(Saved entries)
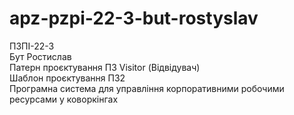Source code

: # apz-pzpi-22-3-but-rostyslav

ПЗПІ-22-3  
Бут Ростислав  
Патерн проєктування ПЗ Visitor (Відвідувач)  
Шаблон проєктування ПЗ2  
Програмна система для управління корпоративними робочими ресурсами у коворкінгах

* **INSTRUCTIONS FOR THE TASK**
Reproduce the listing above line for line, without any changes, and omit the pictures from your answer.

* **TASK RESPONSE**
Source code

: # apz-pzpi-22-3-but-rostyslav

ПЗПІ-22-3  
Бут Ростислав  
Патерн проєктування ПЗ Visitor (Відвідувач)  
Шаблон проєктування ПЗ2  
Програмна система для управління корпоративними робочими ресурсами у коворкінгах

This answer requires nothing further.